Of course, we have trusted tools to help us make our Lenten journey back to God. Our traditional disciplines of prayer, fasting and charity are not intended to be empty, pious actions. Instead, each of these disciplines is intended to draw us closer to God and closer to a life lived out of faith.
This Lent I invite you to really think about what meaningful choices you might make around prayer, fasting and charity. Let them be choices that allow God and others into your life. Let them be choices that will deepen the hope and strength that comes from our faith alone, a hope and strength that we are called to share in solidarity with the whole world in this time of pandemic.
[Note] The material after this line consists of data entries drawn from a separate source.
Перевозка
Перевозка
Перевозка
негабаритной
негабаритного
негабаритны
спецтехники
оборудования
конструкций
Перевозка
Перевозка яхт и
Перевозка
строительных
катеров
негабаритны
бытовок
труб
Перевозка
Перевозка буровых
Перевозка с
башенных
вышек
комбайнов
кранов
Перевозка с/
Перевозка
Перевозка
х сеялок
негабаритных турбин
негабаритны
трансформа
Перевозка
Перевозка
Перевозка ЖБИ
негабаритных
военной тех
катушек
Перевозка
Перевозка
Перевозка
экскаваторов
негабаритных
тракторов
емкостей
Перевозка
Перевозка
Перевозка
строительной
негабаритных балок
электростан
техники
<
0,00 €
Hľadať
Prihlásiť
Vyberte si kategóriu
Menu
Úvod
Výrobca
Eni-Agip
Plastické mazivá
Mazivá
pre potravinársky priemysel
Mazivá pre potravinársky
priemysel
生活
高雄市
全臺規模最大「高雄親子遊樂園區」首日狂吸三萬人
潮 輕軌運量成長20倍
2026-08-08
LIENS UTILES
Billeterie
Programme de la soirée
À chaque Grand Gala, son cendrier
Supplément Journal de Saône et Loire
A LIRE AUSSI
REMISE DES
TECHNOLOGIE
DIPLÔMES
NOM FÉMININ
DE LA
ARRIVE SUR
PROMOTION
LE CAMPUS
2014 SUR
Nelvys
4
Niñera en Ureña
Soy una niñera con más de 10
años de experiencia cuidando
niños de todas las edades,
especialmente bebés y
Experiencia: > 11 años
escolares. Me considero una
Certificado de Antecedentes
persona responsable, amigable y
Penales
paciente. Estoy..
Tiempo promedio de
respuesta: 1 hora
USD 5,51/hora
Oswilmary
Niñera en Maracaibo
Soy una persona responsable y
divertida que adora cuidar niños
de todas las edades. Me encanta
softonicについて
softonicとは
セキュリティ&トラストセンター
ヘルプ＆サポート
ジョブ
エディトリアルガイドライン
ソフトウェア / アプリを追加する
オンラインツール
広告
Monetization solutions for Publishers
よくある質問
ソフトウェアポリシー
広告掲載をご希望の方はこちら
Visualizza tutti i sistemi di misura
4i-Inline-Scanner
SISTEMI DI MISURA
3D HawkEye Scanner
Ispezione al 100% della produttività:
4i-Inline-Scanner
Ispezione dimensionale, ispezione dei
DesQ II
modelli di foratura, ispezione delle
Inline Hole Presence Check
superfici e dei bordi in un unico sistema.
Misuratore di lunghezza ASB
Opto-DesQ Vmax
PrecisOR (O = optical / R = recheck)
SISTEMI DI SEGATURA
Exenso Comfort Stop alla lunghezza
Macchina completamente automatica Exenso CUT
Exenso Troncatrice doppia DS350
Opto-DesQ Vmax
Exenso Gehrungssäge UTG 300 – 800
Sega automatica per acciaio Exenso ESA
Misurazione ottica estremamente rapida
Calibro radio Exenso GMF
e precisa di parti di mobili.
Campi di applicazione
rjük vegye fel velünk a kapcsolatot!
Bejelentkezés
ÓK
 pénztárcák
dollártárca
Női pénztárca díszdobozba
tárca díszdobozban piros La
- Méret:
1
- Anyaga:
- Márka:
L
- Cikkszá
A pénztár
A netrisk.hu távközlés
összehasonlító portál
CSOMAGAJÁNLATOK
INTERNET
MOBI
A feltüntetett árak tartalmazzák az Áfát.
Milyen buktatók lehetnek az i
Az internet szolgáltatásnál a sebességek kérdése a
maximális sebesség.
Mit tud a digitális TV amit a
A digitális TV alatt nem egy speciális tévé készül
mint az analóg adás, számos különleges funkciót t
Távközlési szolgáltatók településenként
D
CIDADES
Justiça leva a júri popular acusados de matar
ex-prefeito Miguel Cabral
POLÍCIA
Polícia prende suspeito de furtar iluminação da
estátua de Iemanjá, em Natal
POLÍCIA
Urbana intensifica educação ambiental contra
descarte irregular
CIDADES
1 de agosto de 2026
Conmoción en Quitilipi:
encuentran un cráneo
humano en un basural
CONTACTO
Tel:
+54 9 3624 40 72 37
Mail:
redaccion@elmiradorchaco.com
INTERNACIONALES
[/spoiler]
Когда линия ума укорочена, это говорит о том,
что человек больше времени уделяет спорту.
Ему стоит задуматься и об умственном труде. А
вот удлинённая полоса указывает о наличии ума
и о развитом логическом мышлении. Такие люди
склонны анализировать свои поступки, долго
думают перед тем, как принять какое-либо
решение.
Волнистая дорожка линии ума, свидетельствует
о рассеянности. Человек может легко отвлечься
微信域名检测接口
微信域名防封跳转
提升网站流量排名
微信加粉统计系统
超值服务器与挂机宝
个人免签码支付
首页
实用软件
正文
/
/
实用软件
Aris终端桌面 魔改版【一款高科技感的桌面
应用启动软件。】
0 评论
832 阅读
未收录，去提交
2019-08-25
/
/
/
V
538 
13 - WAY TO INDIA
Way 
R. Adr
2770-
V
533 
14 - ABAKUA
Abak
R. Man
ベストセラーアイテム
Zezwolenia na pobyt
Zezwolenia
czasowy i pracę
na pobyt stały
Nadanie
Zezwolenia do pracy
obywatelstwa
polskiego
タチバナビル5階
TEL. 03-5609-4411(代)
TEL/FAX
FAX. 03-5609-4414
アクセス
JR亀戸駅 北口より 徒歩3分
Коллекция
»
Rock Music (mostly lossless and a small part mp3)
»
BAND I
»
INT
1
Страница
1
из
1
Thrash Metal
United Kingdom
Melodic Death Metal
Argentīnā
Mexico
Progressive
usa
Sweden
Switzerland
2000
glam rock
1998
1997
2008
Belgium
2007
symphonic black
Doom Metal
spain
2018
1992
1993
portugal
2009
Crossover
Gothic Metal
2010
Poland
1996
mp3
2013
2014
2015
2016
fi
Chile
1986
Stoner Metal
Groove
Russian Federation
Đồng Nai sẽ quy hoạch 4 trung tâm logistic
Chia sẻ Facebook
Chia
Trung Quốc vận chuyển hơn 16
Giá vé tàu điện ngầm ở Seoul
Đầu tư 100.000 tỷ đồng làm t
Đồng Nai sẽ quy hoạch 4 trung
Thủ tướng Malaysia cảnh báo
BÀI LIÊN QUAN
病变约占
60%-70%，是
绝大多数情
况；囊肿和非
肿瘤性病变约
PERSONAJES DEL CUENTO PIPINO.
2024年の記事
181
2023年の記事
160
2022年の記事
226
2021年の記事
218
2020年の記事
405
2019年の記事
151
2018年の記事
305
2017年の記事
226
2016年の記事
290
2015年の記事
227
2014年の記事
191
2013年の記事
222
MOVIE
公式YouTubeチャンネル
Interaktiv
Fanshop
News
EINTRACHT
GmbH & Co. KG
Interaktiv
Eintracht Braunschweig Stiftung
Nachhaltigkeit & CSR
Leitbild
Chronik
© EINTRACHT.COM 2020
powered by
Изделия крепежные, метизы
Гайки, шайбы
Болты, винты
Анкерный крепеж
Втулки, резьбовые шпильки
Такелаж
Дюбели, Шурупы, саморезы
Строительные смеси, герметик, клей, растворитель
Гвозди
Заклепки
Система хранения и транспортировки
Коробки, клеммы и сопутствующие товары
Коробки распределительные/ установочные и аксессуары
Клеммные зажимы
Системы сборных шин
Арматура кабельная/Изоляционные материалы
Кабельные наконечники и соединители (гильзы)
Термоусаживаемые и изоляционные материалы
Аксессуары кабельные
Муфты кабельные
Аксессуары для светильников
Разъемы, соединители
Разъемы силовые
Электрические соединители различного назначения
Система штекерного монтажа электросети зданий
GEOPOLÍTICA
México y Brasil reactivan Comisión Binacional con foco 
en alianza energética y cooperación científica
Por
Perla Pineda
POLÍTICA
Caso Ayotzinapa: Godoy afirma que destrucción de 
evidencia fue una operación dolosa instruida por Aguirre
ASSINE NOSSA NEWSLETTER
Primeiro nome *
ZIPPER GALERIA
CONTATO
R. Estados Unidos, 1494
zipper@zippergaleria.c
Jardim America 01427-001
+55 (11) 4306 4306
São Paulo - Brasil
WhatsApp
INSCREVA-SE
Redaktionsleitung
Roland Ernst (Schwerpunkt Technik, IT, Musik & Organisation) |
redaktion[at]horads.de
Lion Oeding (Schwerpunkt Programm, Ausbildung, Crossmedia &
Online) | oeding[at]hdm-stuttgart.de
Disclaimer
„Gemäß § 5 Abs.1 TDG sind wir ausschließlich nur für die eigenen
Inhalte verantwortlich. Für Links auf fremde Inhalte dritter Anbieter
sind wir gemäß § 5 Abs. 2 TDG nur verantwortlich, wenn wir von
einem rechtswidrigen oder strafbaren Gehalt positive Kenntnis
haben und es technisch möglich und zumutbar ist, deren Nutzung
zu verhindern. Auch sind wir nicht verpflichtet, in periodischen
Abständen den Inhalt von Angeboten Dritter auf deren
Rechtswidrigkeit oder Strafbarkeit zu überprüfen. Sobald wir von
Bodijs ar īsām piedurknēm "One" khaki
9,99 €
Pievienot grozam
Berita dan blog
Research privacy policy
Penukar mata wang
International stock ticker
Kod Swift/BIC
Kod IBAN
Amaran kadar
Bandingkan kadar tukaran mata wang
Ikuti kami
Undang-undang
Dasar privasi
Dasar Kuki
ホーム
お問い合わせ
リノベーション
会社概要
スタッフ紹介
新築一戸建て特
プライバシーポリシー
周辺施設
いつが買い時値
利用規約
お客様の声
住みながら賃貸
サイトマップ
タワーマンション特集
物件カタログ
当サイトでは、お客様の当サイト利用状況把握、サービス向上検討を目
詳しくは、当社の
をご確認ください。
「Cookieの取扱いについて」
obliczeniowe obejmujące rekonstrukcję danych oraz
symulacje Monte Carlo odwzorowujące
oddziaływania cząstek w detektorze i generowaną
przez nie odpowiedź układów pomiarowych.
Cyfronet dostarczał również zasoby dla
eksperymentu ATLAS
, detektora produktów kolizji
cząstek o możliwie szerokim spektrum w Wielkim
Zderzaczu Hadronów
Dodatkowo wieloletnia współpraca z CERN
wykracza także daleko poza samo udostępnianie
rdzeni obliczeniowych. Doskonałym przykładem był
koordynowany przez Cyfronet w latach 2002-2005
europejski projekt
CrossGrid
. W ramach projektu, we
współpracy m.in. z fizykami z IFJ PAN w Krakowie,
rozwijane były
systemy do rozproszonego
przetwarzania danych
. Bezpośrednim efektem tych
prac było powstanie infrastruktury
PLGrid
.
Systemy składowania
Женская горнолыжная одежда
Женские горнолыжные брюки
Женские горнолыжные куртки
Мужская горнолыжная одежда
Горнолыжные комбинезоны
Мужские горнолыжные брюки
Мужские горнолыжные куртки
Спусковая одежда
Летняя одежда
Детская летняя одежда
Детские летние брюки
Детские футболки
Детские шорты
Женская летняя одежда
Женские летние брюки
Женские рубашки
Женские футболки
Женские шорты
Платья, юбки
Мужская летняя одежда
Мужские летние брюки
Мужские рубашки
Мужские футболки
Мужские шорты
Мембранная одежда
Forty days. Ash Wednesday is only the first day – a day when normally you would have been able to come to church to be marked with ashes in the Sign of the Cross, the sign of our salvation, the sign of our hope. While this was not possible this year, nonetheless many of you may have the chance to join in prayer with your parish or a neighbouring parish virtually. Some of you may be able to receive blessed ashes from your parish church to bring home and share. I always think of my late mother smudging our foreheads as children with ashes from the little brown envelope she carried them home from our local church in. The domestic church was very real in our lives and the domestic church is very evidently alive and active throughout this time of pandemic. I applaud the initiative, the creativity and ingenuity of those leading prayer at home. This is something that will remain a critical part of Church as we together gently move out of the pandemic.
So let us take this moment of prayer together as a diocesan family, during that age old ritual of being blessed with ashes, as we begin our Lenten journey and so we pray:
“Loving Jesus,
As I place on my forehead the sign of your saving cross
You say to me, repent and believe in the Gospel.
Walking into Lent
My heart is set on you.
May my fasting fill me with hunger for you,
May my prayer draw me deeper into your presence.
May my acts of charity bring your love to my home and community.
Lord of life,
Grant that by turning back to you in these forty days
I will re-awaken the joy of my Easter faith;
For you raise me up from fear and despair
And call me to hope and trust in God who is with me always.
With you, I will rise again. Amen”.
Our journey of Lent soon begins, let us make this journey together. Resources will be posted throughout the season on our website, Kandle.ie. I want to thank our three newly ordained deacons for contributing to this year’s weekly Lenten Scripture Sharing series that can be found on the website for use individually or perhaps this year as part of a zoom group! I especially invite you to join me in a series entitled ‘Stations of the Cross in this time of the Coronavirus Pandemic’. Each week we will be uploading a video containing three stations of the cross, led by me with the reflections read by people who have been deeply impacted by Covid. It promises to be a special time of shared prayer. I invite you to promote this in your parish along with our other Lenten initiatives so that, together, we can appropriately celebrate Lent 2021.
For now, I ask God’s blessing on all of us for these forty days as we make our way to the joy of Easter, answering the call to come back to God with all our hearts.